**Stored entries**

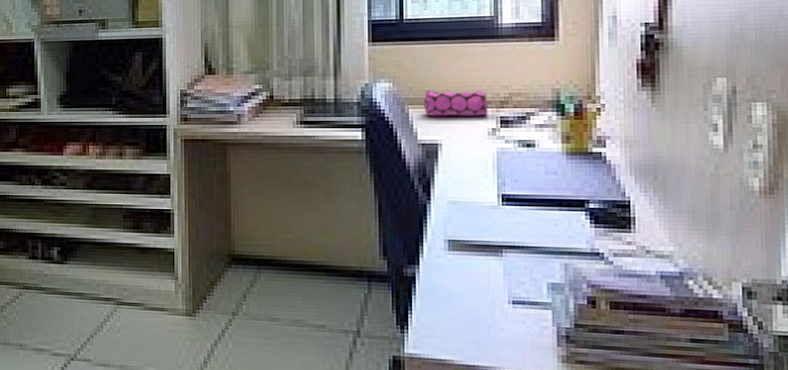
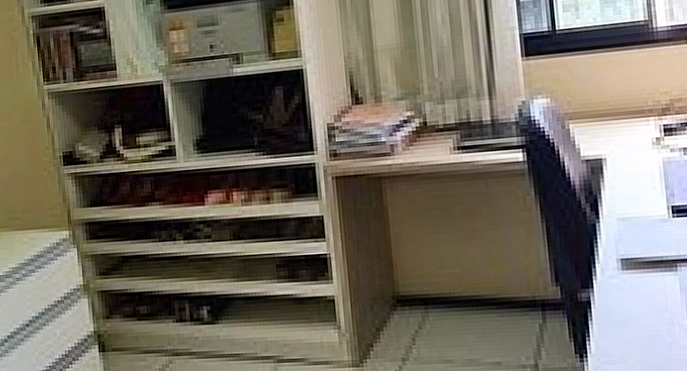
pencil case: present [423,88,489,117] -> none [583,99,651,131]

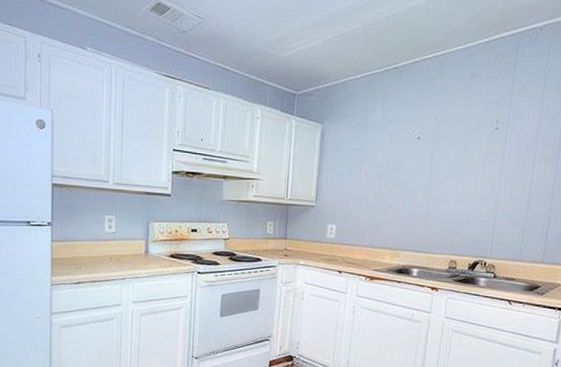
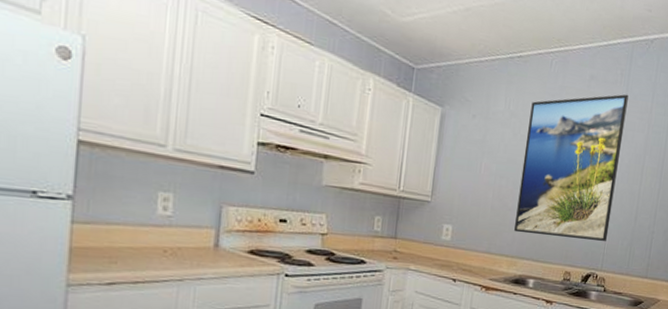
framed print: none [396,85,515,231] -> present [514,94,629,242]

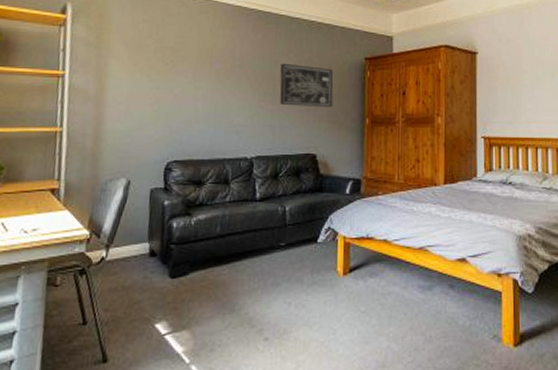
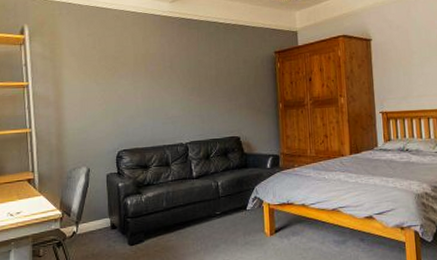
wall art: present [279,63,333,107] -> none [204,61,250,98]

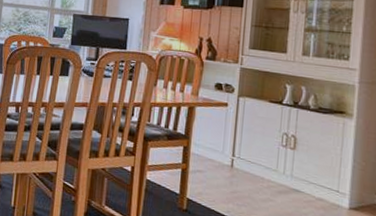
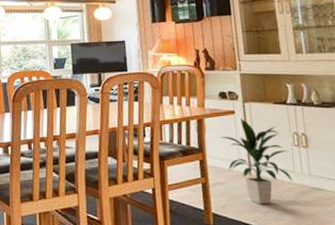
indoor plant: none [208,112,275,198] -> present [220,118,293,205]

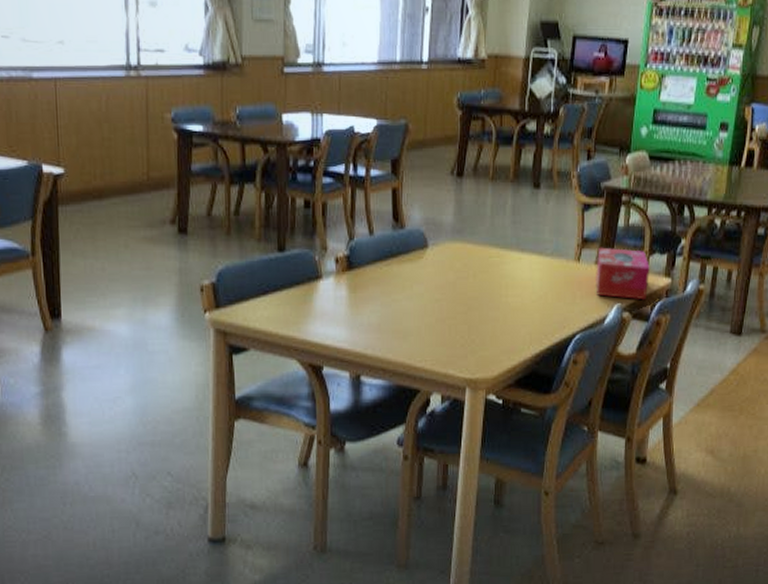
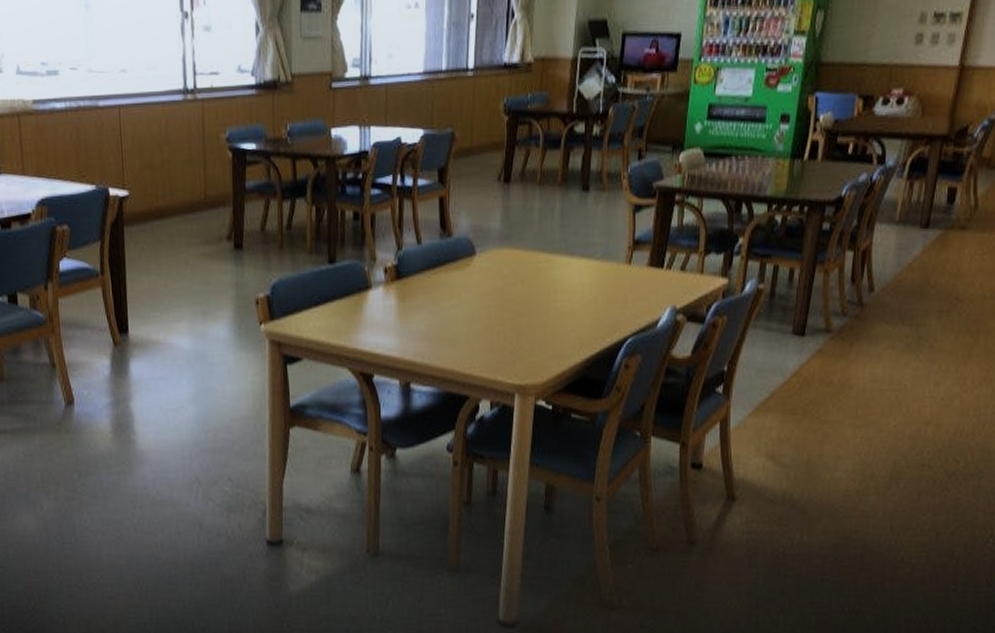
tissue box: present [596,247,650,300] -> none [648,248,705,302]

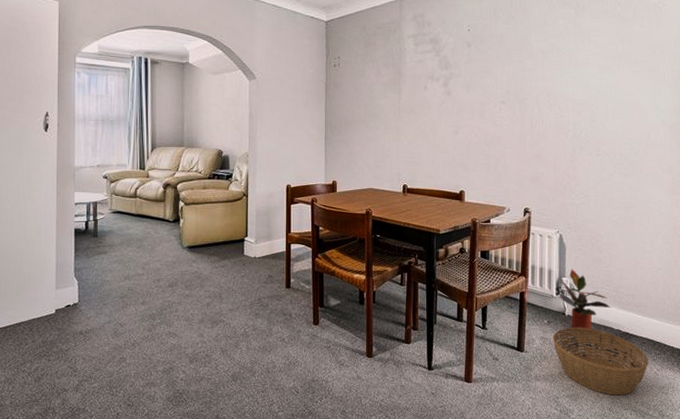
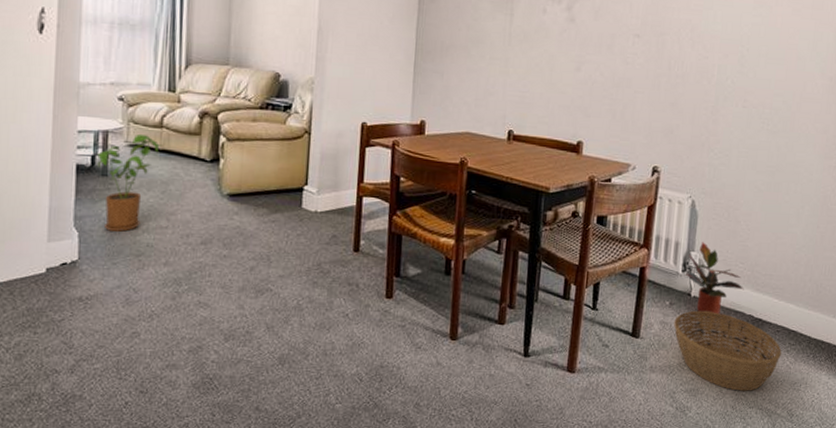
house plant: none [90,203,137,279] -> present [97,133,163,232]

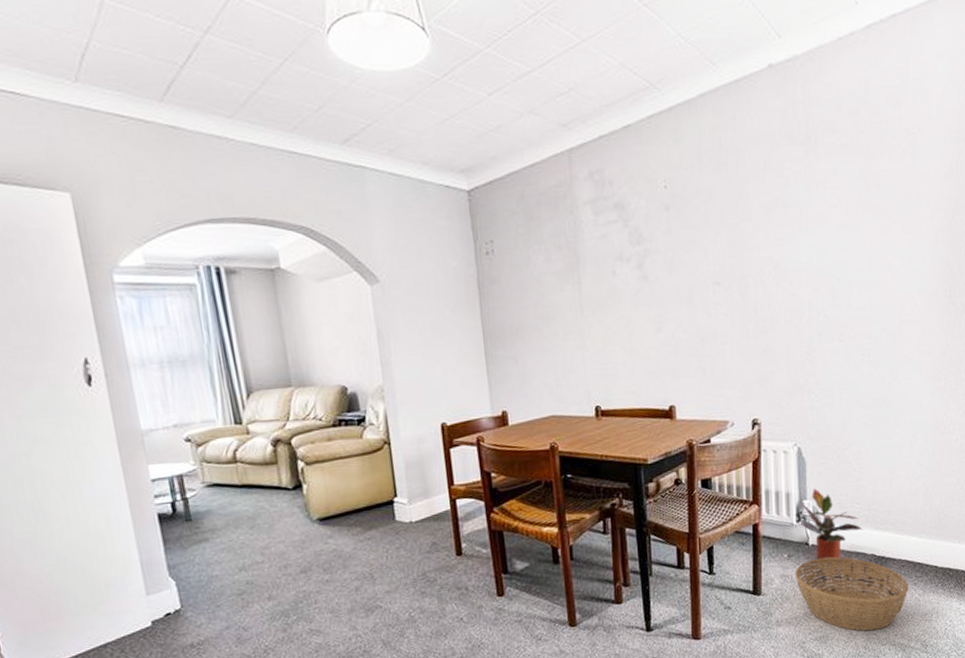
house plant: present [97,133,163,232] -> none [177,472,241,575]

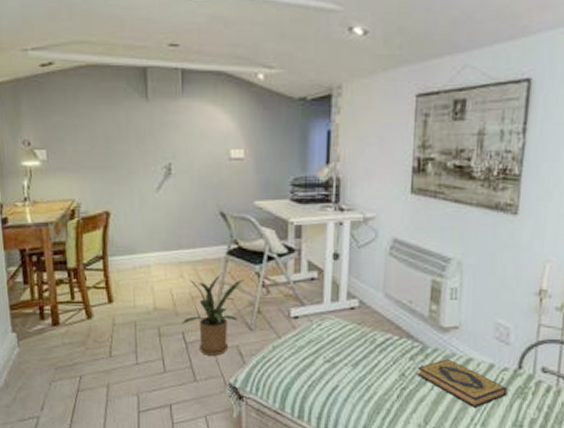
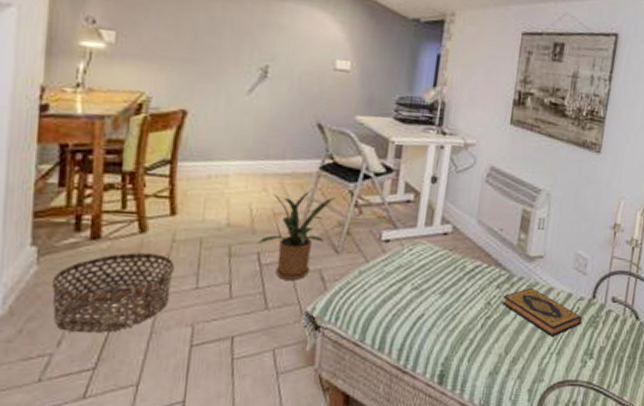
basket: none [30,335,117,401] -> present [51,252,175,334]

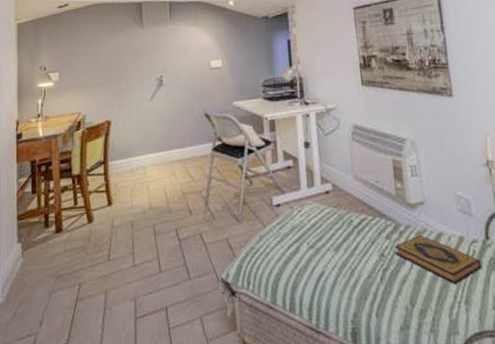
basket: present [51,252,175,334] -> none [32,239,116,313]
house plant: present [256,189,336,280] -> none [174,169,229,251]

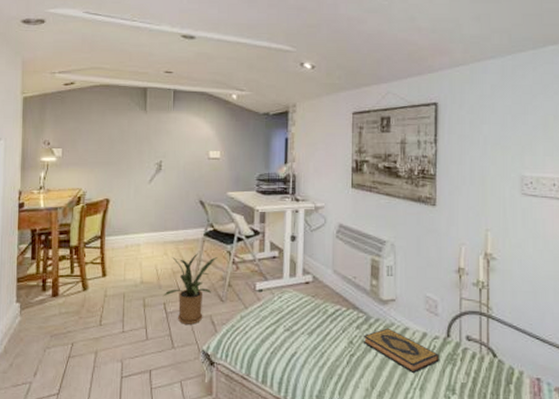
house plant: none [174,169,229,251] -> present [163,252,218,325]

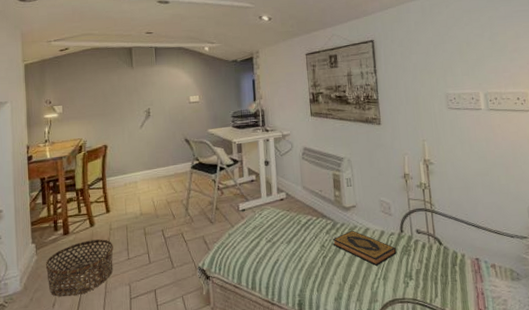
basket: none [29,305,107,367] -> present [45,239,113,297]
house plant: present [163,252,218,325] -> none [160,183,205,246]

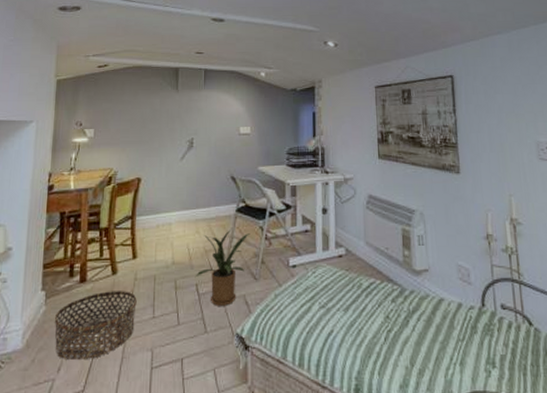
house plant: none [160,183,205,246] -> present [195,228,250,306]
hardback book: present [332,230,397,266] -> none [399,299,477,346]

**How to complete this task**
Select every line in the records above that contains the word "basket".

**Task result**
basket: none [30,335,117,401] -> present [51,252,175,334]
basket: present [51,252,175,334] -> none [32,239,116,313]
basket: none [29,305,107,367] -> present [45,239,113,297]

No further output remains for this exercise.